Workers perform quality check on an excavator production line at the Volvo Construction Equipment (China) Co., Ltd. in east China's Shanghai, Dec. 17, 2020.(Photo: Xinhua)
China has decided to put food and medical products makers that violate government rules and churn out substandard products on a list of "untrustworthy enterprises".
In particular, companies that produce or sell vaccines illegally willbe named and penalized.
The Chinese government has recently passed a series of measures aimed at better managing untrustworthy enterprises. Compared with the previous version of the regulations, which took effect in 2015, the new measures list specific conditions under which companies would be enlisted.
For example, food companies that don't obtain the required food operation and production licenses, or use non-approved or hazardous substances in their products, or does not pass food quarantine standards will be placed on the list.

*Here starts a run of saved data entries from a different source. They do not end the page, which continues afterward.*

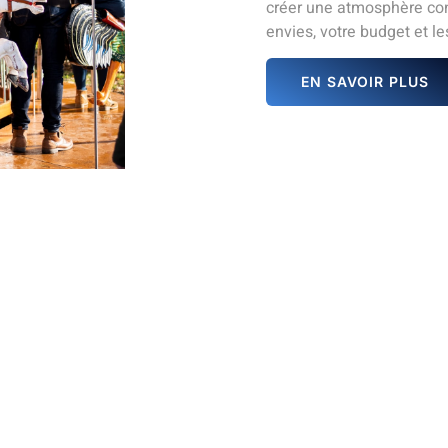
créer une atmosphère con
envies, votre budget et les
EN SAVOIR PLUS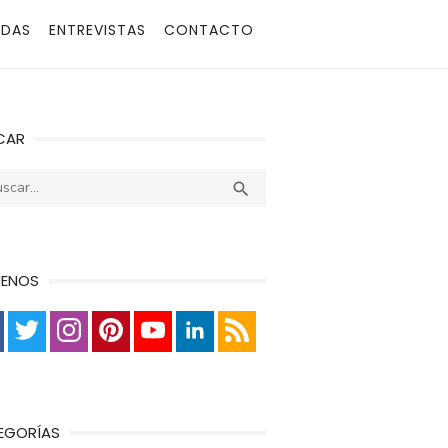
ADAS
ENTREVISTAS
CONTACTO
CAR
r:
Buscar

UENOS
EGORÍAS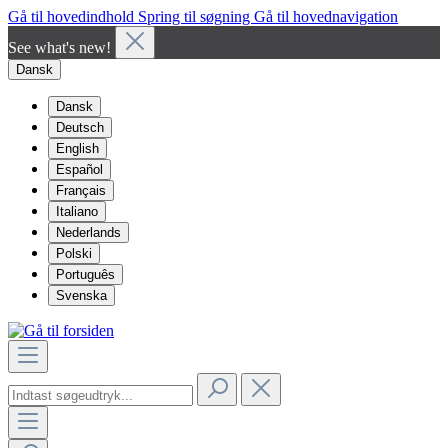
Gå til hovedindhold
Spring til søgning
Gå til hovednavigation
See what's new!
Dansk
Dansk
Deutsch
English
Español
Français
Italiano
Nederlands
Polski
Português
Svenska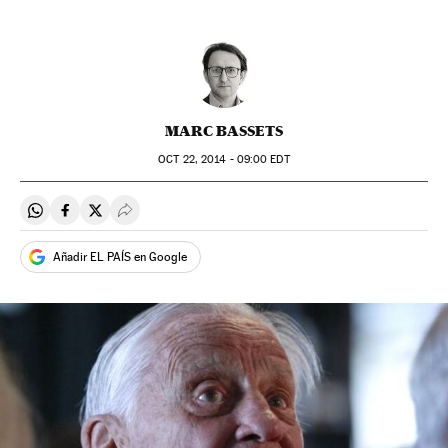
MARC BASSETS
OCT
22, 2014 - 09:00
EDT
Compartir en Whatsapp
Compartir en Facebook
Compartir en Twitter
Desplegar Redes Sociales
Añadir EL PAÍS en Google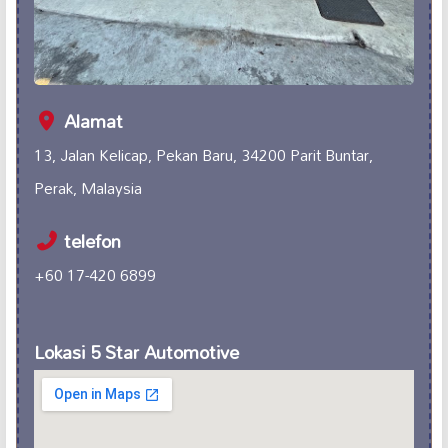
Alamat
13, Jalan Kelicap, Pekan Baru, 34200 Parit Buntar,
Perak, Malaysia
telefon
+60 17-420 6899
Lokasi 5 Star Automotive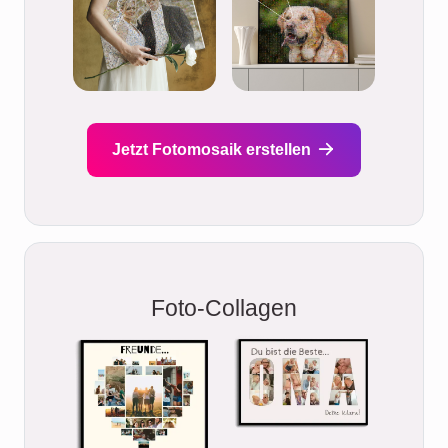
Jetzt Fotomosaik erstellen
Foto-Collagen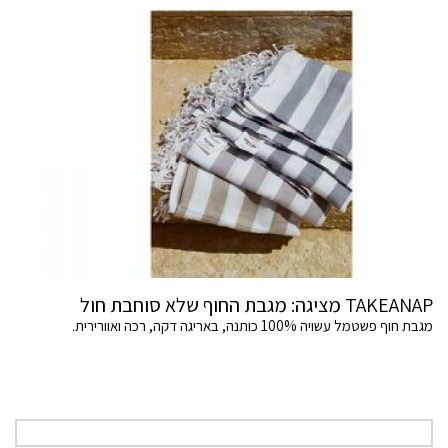
TAKEANAP מציגה: מגבת החוף שלא סוחבת חול
מגבת חוף פשטמל עשויה 100% כותנה, באריגה דקה, רכה ואוורירית.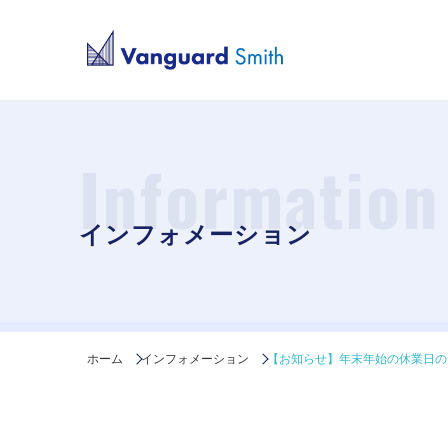
Information
インフォメーション
ホーム
インフォメーション
【お知らせ】年末年始の休業日の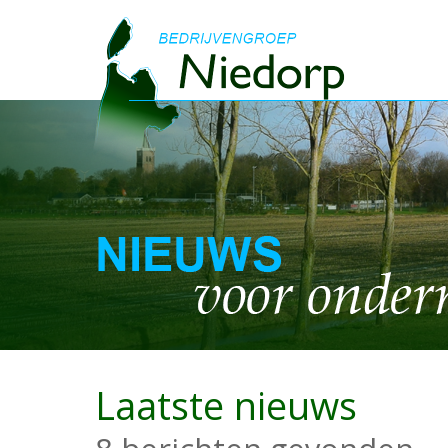
Laatste nieuws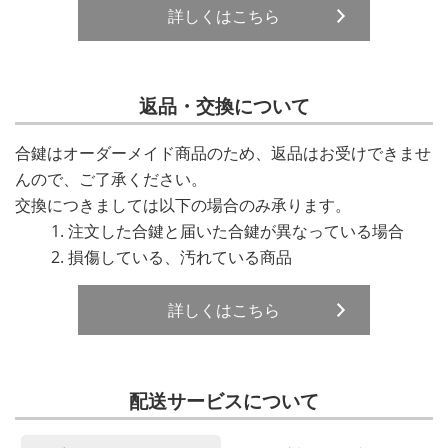
詳しくはこちら
返品・交換について
合鍵はオーダーメイド商品のため、返品はお受けできませ
んので、ご了承ください。
交換につきましては以下の場合のみ承ります。
注文した合鍵と届いた合鍵が異なっている場合
損傷している、汚れている商品
詳しくはこちら
配送サービスについて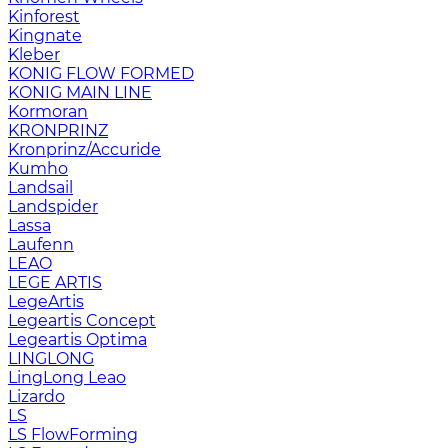
Kinforest
Kingnate
Kleber
KONIG FLOW FORMED
KONIG MAIN LINE
Kormoran
KRONPRINZ
Kronprinz/Accuride
Kumho
Landsail
Landspider
Lassa
Laufenn
LEAO
LEGE ARTIS
LegeArtis
Legeartis Concept
Legeartis Optima
LINGLONG
LingLong Leao
Lizardo
LS
LS FlowForming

For medicine makers, companies that produce or sell counterfeit medicine or non-approved medicine, or illegally produce medicines that have strict regulatory requirements like vaccines, or those that don't obtain relevant certificates, will be put on the list too.

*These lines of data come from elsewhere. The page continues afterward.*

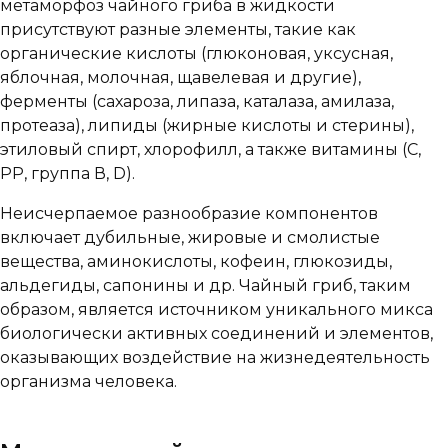
метаморфоз чайного гриба в жидкости
присутствуют разные элементы, такие как
органические кислоты (глюконовая, уксусная,
яблочная, молочная, щавелевая и другие),
ферменты (сахароза, липаза, каталаза, амилаза,
протеаза), липиды (жирные кислоты и стерины),
этиловый спирт, хлорофилл, а также витамины (С,
РР, группа В, D).
Неисчерпаемое разнообразие компонентов
включает дубильные, жировые и смолистые
вещества, аминокислоты, кофеин, глюкозиды,
альдегиды, сапонины и др. Чайный гриб, таким
образом, является источником уникального микса
биологически активных соединений и элементов,
оказывающих воздействие на жизнедеятельность
организма человека.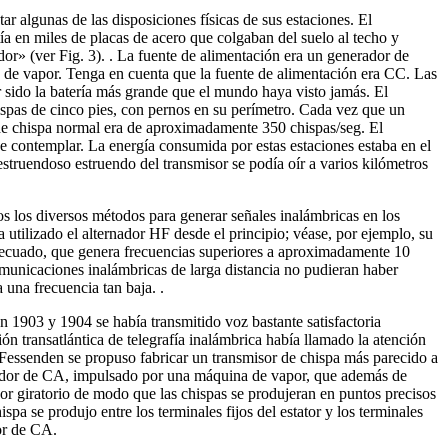
 algunas de las disposiciones físicas de sus estaciones. El
 en miles de placas de acero que colgaban del suelo al techo y
dor» (ver Fig. 3). . La fuente de alimentación era un generador de
 de vapor. Tenga en cuenta que la fuente de alimentación era CC. Las
r sido la batería más grande que el mundo haya visto jamás. El
ispas de cinco pies, con pernos en su perímetro. Cada vez que un
 de chispa normal era de aproximadamente 350 chispas/seg. El
e contemplar. La energía consumida por estas estaciones estaba en el
struendoso estruendo del transmisor se podía oír a varios kilómetros
os los diversos métodos para generar señales inalámbricas en los
 utilizado el alternador HF desde el principio; véase, por ejemplo, su
decuado, que genera frecuencias superiores a aproximadamente 10
municaciones inalámbricas de larga distancia no pudieran haber
 una frecuencia tan baja. .
n 1903 y 1904 se había transmitido voz bastante satisfactoria
ión transatlántica de telegrafía inalámbrica había llamado la atención
 Fessenden se propuso fabricar un transmisor de chispa más parecido a
nerador de CA, impulsado por una máquina de vapor, que además de
or giratorio de modo que las chispas se produjeran en puntos precisos
pa se produjo entre los terminales fijos del estator y los terminales
or de CA.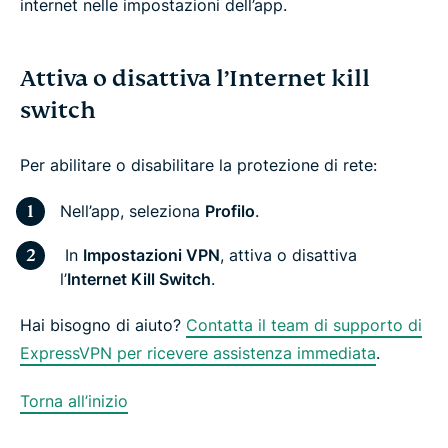
internet nelle impostazioni dell’app.
Attiva o disattiva l’Internet kill
switch
Per abilitare o disabilitare la protezione di rete:
Nell’app, seleziona
Profilo
.
In
Impostazioni VPN
, attiva o disattiva
l’
Internet Kill Switch
.
Hai bisogno di aiuto?
Contatta il team di supporto di
ExpressVPN per ricevere assistenza immediata
.
Torna all’inizio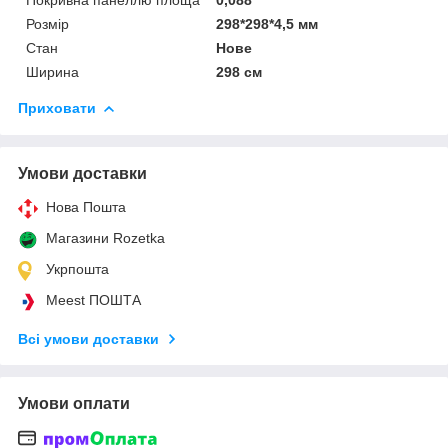
Розмір
298*298*4,5 мм
Стан
Нове
Ширина
298 см
Приховати
Умови доставки
Нова Пошта
Магазини Rozetka
Укрпошта
Meest ПОШТА
Всі умови доставки
Умови оплати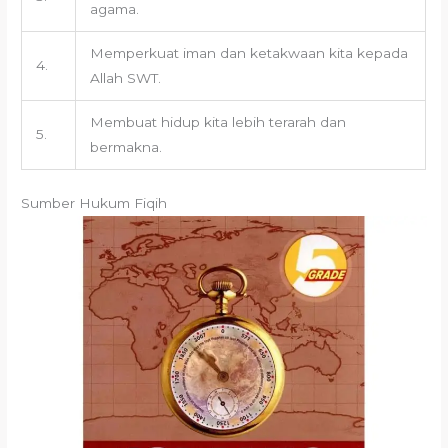
agama.
Memperkuat iman dan ketakwaan kita kepada
4.
Allah SWT.
Membuat hidup kita lebih terarah dan
5.
bermakna.
Sumber Hukum Fiqih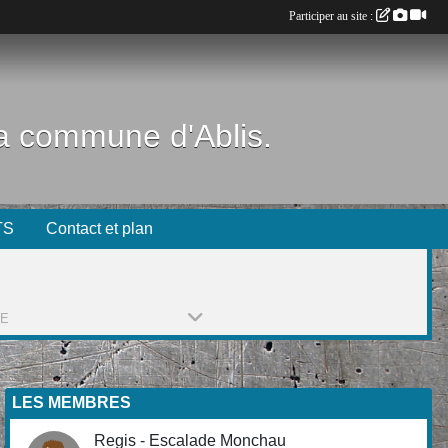
Participer au site :
 la commune d'Ablis.
TS
Contact et plan
PE
LES MEMBRES
Regis - Escalade Monchau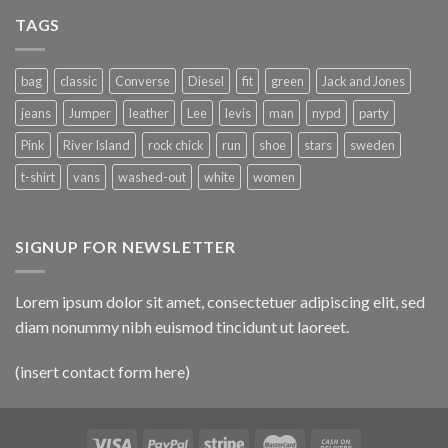
TAGS
bag
classic
Converse
Diesel
fit
green
Jack and Jones
jeans
Jumper
leather
Lee
levis
man
nypd
party
Pink
River Island
rock chick
run
shoe
stars
sweden
t-shirt
vans
washed-out
white
women
SIGNUP FOR NEWSLETTER
Lorem ipsum dolor sit amet, consectetuer adipiscing elit, sed
diam nonummy nibh euismod tincidunt ut laoreet.
(insert contact form here)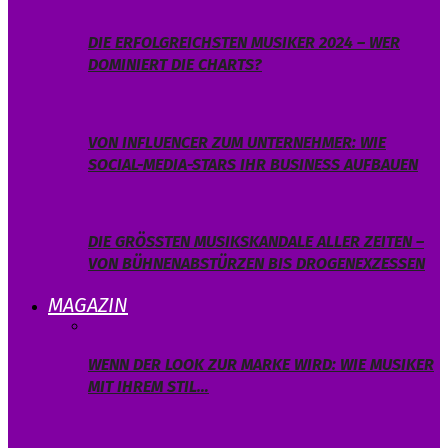
DIE ERFOLGREICHSTEN MUSIKER 2024 – WER
DOMINIERT DIE CHARTS?
VON INFLUENCER ZUM UNTERNEHMER: WIE
SOCIAL-MEDIA-STARS IHR BUSINESS AUFBAUEN
DIE GRÖSSTEN MUSIKSKANDALE ALLER ZEITEN – V
ON BÜHNENABSTÜRZEN BIS DROGENEXZESSEN
MAGAZIN
WENN DER LOOK ZUR MARKE WIRD: WIE MUSIKER
MIT IHREM STIL…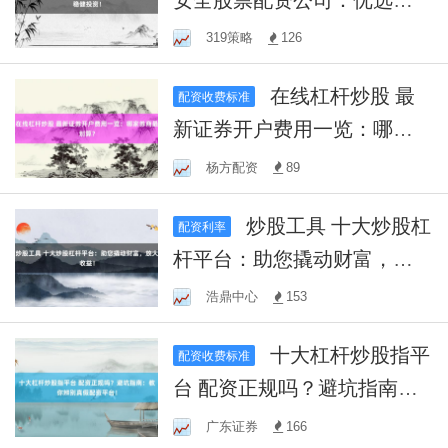
台，稳健投资！
319策略
126
在线杠杆炒股 最
配资收费标准
新证券开户费用一览：哪家
券商最划算？
杨方配资
89
炒股工具 十大炒股杠
配资利率
杆平台：助您撬动财富，放
大收益！
浩鼎中心
153
十大杠杆炒股指平
配资收费标准
台 配资正规吗？避坑指南：
教你辨别真假配资平台！
广东证券
166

China will put companies that produce, sell, use or lease special equipment that does not have a production certificate, has been discarded as useless, or that has been eliminated under government orders into the untrustworthy list.

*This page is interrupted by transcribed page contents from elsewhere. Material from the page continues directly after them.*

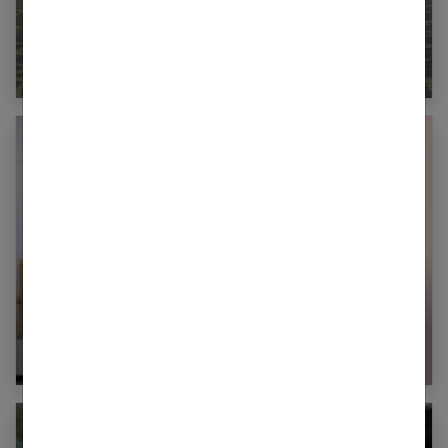
Zoom sur le pantalon cropped !
Comment s’habiller quand on a une
morphologie en 8 ?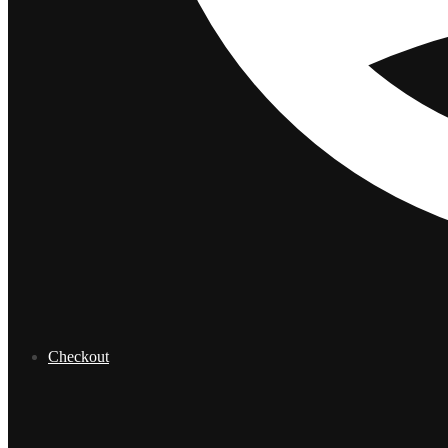
Checkout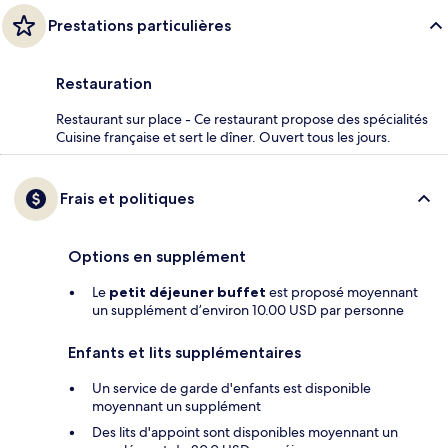
Prestations particulières
Restauration
Restaurant sur place - Ce restaurant propose des spécialités
Cuisine française et sert le dîner. Ouvert tous les jours.
Frais et politiques
Options en supplément
Le
petit déjeuner buffet
est proposé moyennant
un supplément d’environ 10.00 USD par personne
Enfants et lits supplémentaires
Un service de garde d'enfants est disponible
moyennant un supplément
Des lits d'appoint sont disponibles moyennant un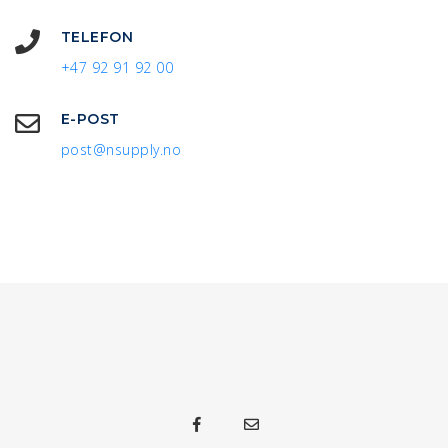
TELEFON
+47 92 91 92 00
E-POST
post@nsupply.no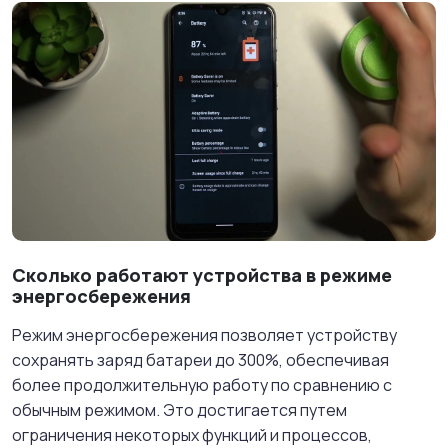
Сколько работают устройства в режиме
энергосбережения
Режим энергосбережения позволяет устройству
сохранять заряд батареи до 300%, обеспечивая
более продолжительную работу по сравнению с
обычным режимом. Это достигается путем
ограничения некоторых функций и процессов,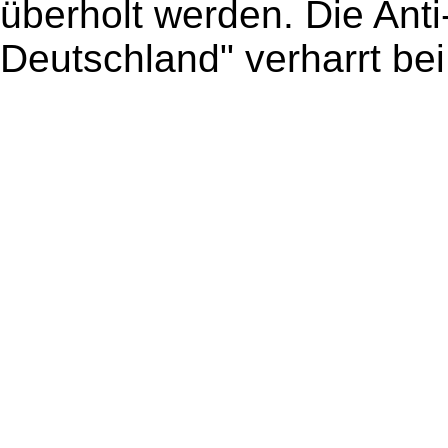
überholt werden. Die Anti-
Deutschland" verharrt bei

The new measures not only broaden the range of conduct that will be clarified by regulators, but also make more detailed explanations compared with previous measures. In the 2015 version of the law, the measures only noted that companies which make fake advertisements about their products related to consumers' health will be named as untrustworthy enterprises.
The new measures also noted that companies featuring on the untrustworthy list will face penalties ranging from fines to revocation of business licenses.
The measures were also launched after the government recently exposed a number of cases in which people sell fake coronavirus vaccines to reap profits. For example, several vendors were revealed as having used physiological saline to produce fake coronavirus vaccines in August 2020.